October 18, 2010

Linked to a memory

Haha.. I almost named this blog post smells and memory, but the first thing my mind went to were farts and I did not want anyone else to think that was what I was writing about.. lol....moving on..

Do you ever notice how some scents bring back memories? There are some things we associate smells with.. There are the obvious scents of the seasons like cider and leaves. Then there are scents that are much more personal. I know whenever I smell Pine Sol it is associated with this memory of when I was 3 or 4 and had to stay after school for some reason and they were cleaning the classroom. I have no idea why that has stayed with me.

I got a new body wash today. Suave Sweet Pea and Violet. As I was taking in that scent I remembered having that particular lotion that I would always use. It was between June 2004 and December 2004. At this point you are probably thinking wow, Lisa has mad memory skills! Lol. Well I do have a good memory, but I just happen to remember this time, because it was the start of a big turning point in  my life. I was blessed to live in Indy then doing a design internship. This was my first time being on my own, doing a job I loved, in a city I loved. Then I learned that I was not going to get a job at the place I was working, and what was worse is I had to leave my family here. I was devastated. As Psalm 77:1 says, I cried out to God without holding back, but God was silent. In the month before I had to leave I found myself driving to church and almost getting there only to have to turn around and go home because I could not contain my emotions. I could not understand why God would give me the desire of my heart only to allow it to be taken away. It is weird how that scent reminds me of that time, and how I have looked for it since, but could never find it.. until today (and bath & body works sweet pea does not smell the same)

So anyway, as I was drinking in that scent today and remembering that time, I praised the Lord for his amazing goodness and I thanked him for that time. How crazy that I can say that now. After that time I had to move back to New Jersey with my Dad, which was not the best living arrangement, especially for a new believer. I could not get a job in the fashion industry, and I was not interested in finishing up that degree anymore. I went from one bad job to another and was even fired from one. I quit going to church for a month, but realized that even then I could not escape God and did not want to anymore. I came to points of surrender over and over again! God showed me through prayer and the Bible that I needed to start building a better relationship with my Mom. He brought me into some wonderful friendships at my church, some of which I still have. He helped me realize through prayer that I wanted to work with older people. I also quit smoking during this time. He led me to move to Florida, where I finished my degree and got to know my mom more. I started to realize that my time in Florida was coming to an end, but I was afraid to move. God showed me again through prayer and people, that it was ok to move back to Indy.

Isn't it funny how memories come back at us, and that we can look back and see the wonderful amazing works of God in our lives? I am sure amazed that I can praise him for such a crushing thing in my life. There really is nothing in our lives that are wasted or that God can not use for his Glory! Praise be to God!

October 14, 2010

New Job

Well surprise!
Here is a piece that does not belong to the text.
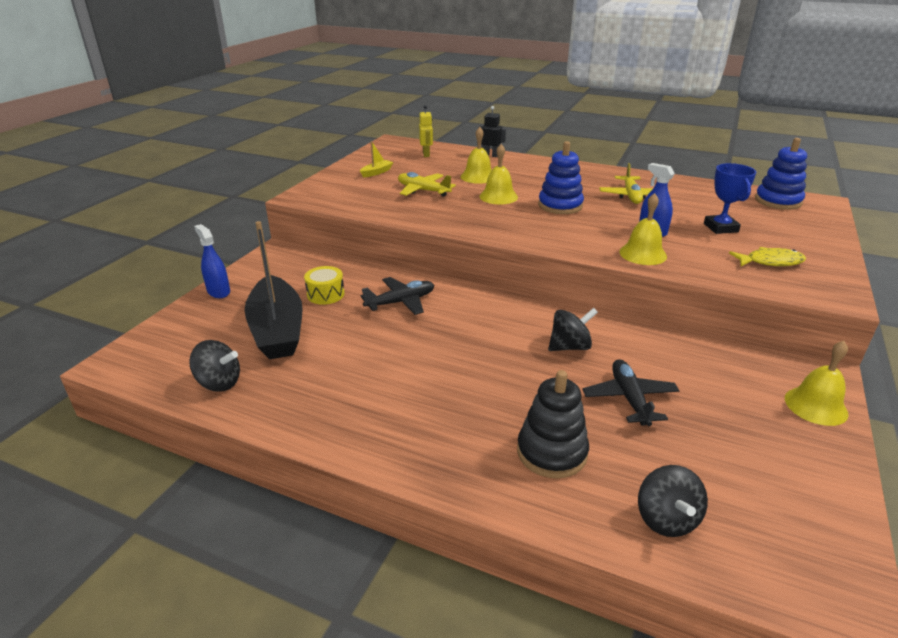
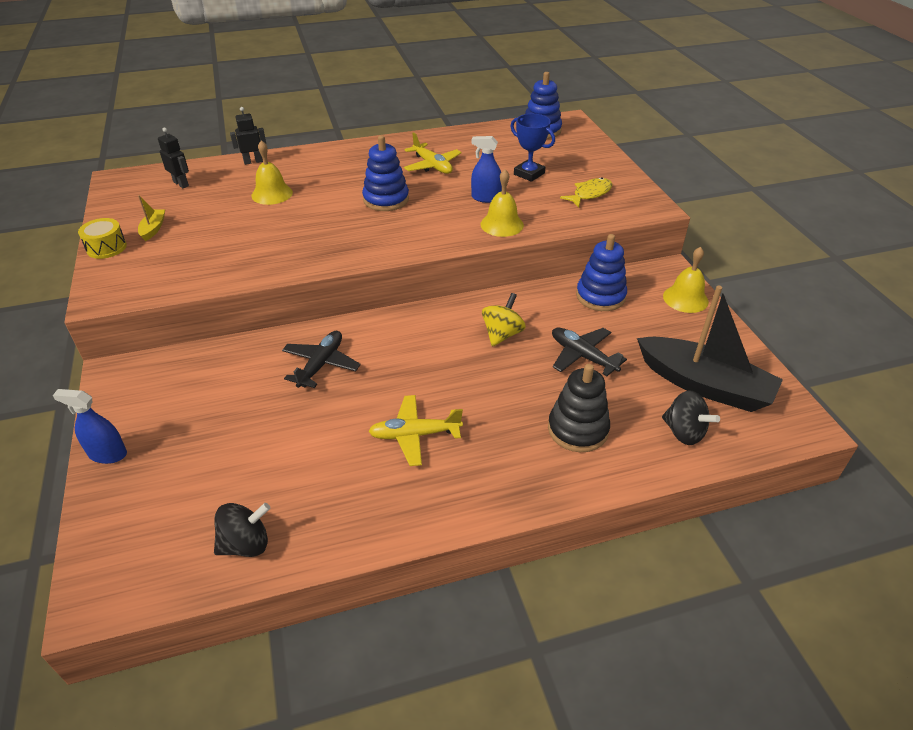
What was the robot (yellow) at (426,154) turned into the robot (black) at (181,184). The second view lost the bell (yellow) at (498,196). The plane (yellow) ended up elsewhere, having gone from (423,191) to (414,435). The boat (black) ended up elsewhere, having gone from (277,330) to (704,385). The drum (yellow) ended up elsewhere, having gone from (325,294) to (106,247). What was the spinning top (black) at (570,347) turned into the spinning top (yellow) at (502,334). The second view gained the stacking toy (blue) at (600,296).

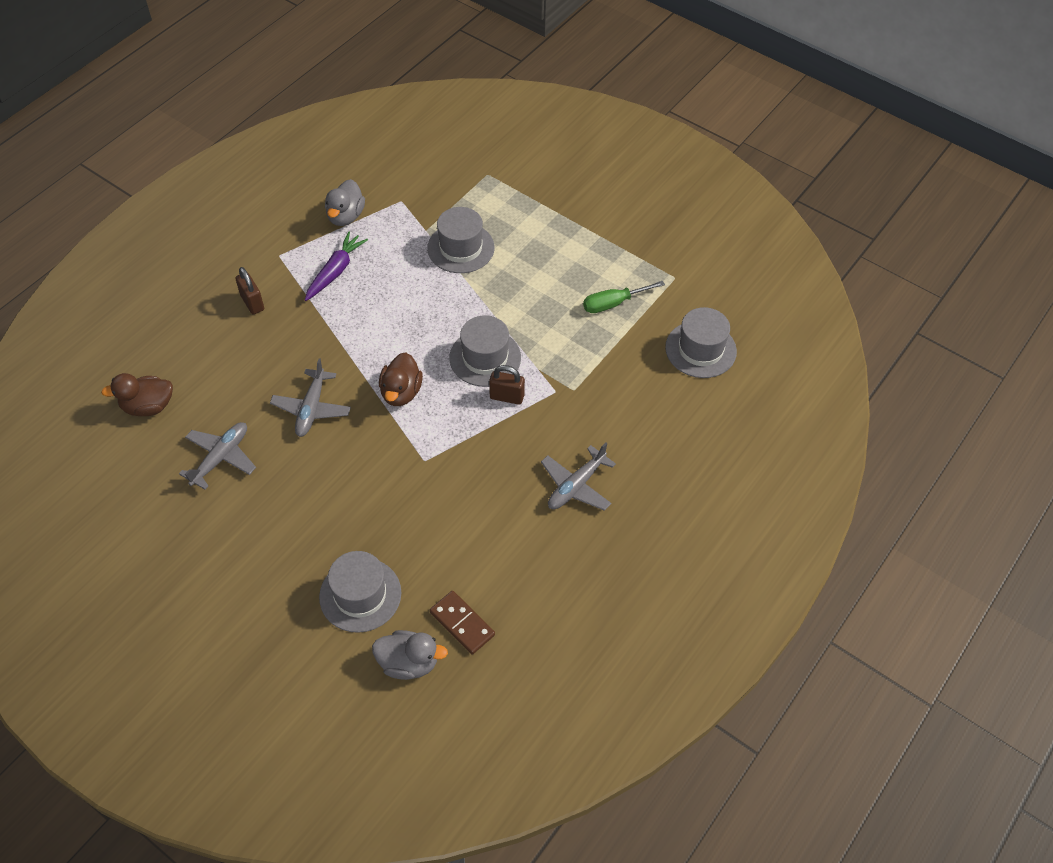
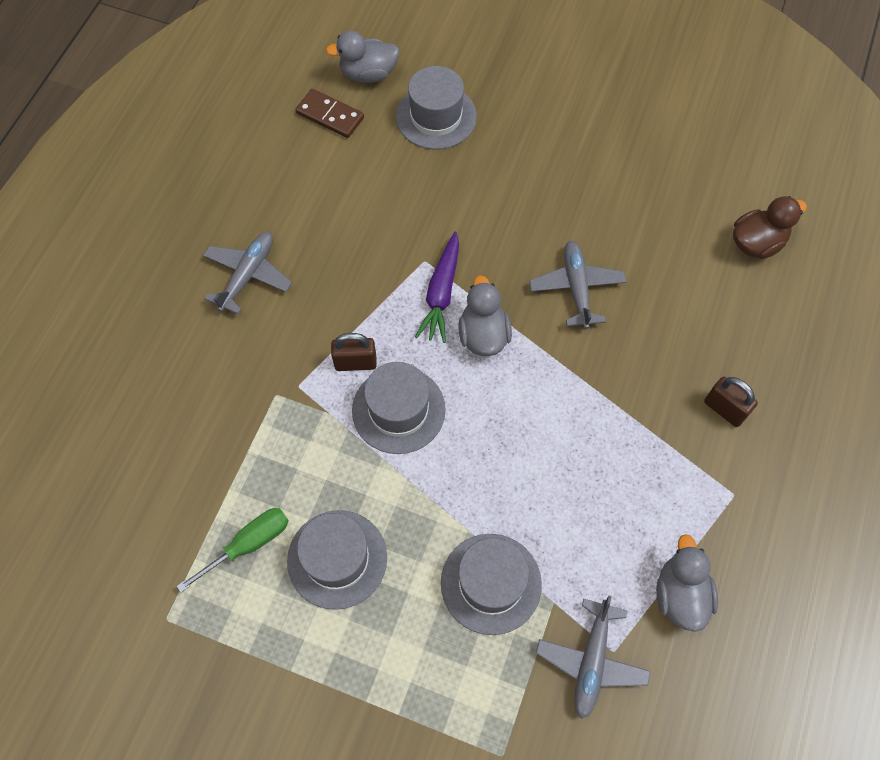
The carrot (purple) ended up elsewhere, having gone from (335,271) to (441,293). The hat (grey) ended up elsewhere, having gone from (700,349) to (337,559). What was the duck (brown) at (401,392) turned into the duck (grey) at (483,335). The plane (grey) ended up elsewhere, having gone from (221,458) to (591,661).

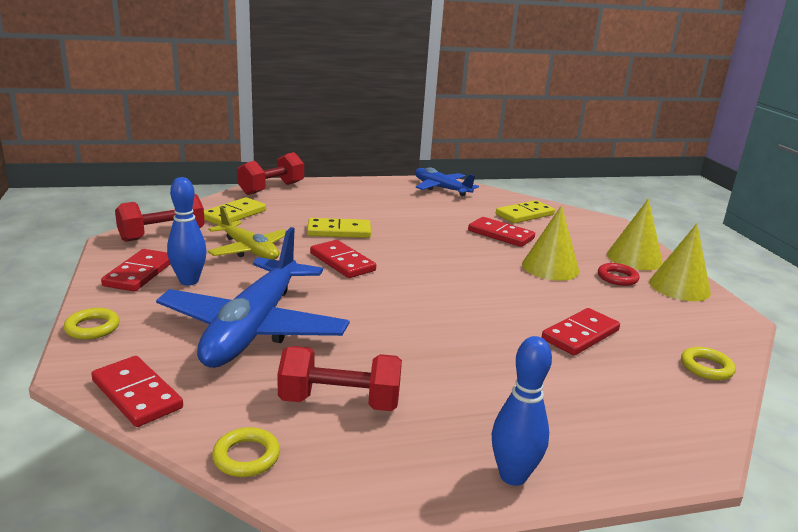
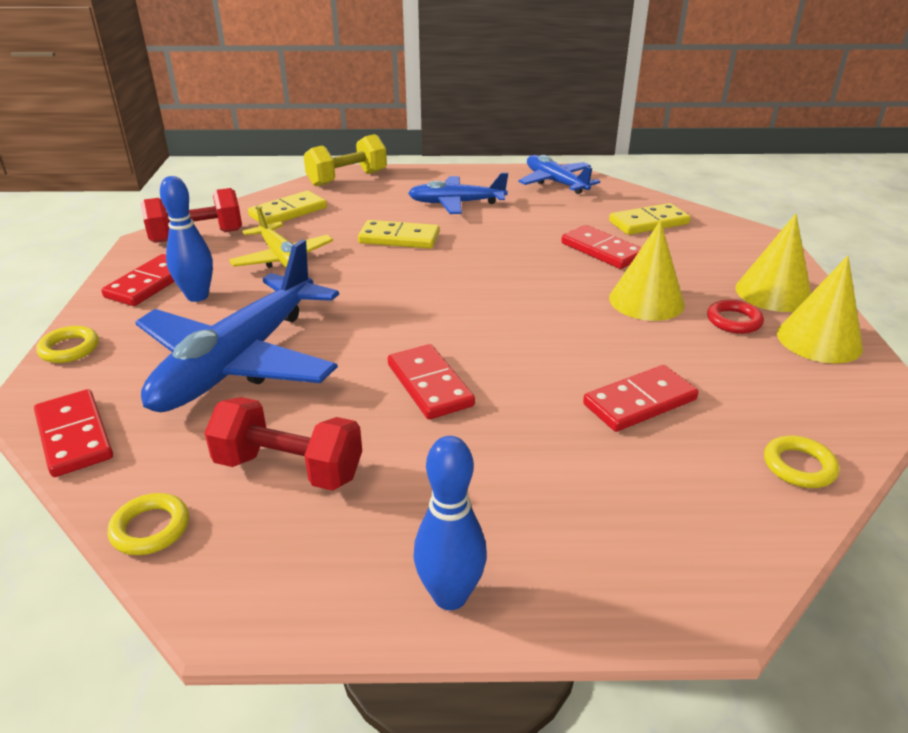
What was the dumbbell (red) at (271,188) turned into the dumbbell (yellow) at (347,179). The domino (red) ended up elsewhere, having gone from (342,262) to (429,385). The second view gained the plane (blue) at (456,203).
I got was offered a new job. This was the first time that I ever submitted my resume to a place while I still had a job.

Well I have been working at an Area Agency on Aging for about a year now. Every state has Area Agency's on aging to cover a certain amount of counties, so there may be like 10 in some states. Well last year when I moved to Indiana I was offered a position as a Care Manger at an Area Agency. I was thrilled, however it was about 40 miles from where I live one way! There was another one closer, however they were not hiring for the position I wanted. I had been offered a job there, but again, I wanted to learn Care Management, because that is really where my heart is. I love the fact that I can coordinate services to help older and disabled people remain in their homes and not have to go to a Nursing Home. So anyway, I have really loved my job and most of the people at the agency. There have been some things I did not agree with, but overall I felt that we were all working for the greater good.

Anyway.. About 3 or 4 weeks ago I submitted my resume to the Agency in Indianapolis, because I saw that they were hiring for a Care Management position. I was very excited, because it is the same thing I am doing now, and I would be working with the same government programs I work with now. Plus the pay was better! So about a week after that I got a call for an interview. Went in a week later to interview on a Friday. I felt the interview went well. I had family and friends praying for me. Well within a matter of hours I received a call. She had checked 2 of my 3 ref's and said they were wonderful and they offered me the job! I could not believe how quickly it happened! I accepted because it seems like a better move professionally. Better pay, better benefits. Plus it will be easier working in the same city I live, which makes it a better move personally! I am very excited and feel so amazed at how the Lord has worked things out for me since living in this State. I was blown away last year to have gotten a job so quickly after moving here and I am blown away again by this new position. It feels like continued confirmation that I am in the location God wants and working at a career that God has planned. I am blessed!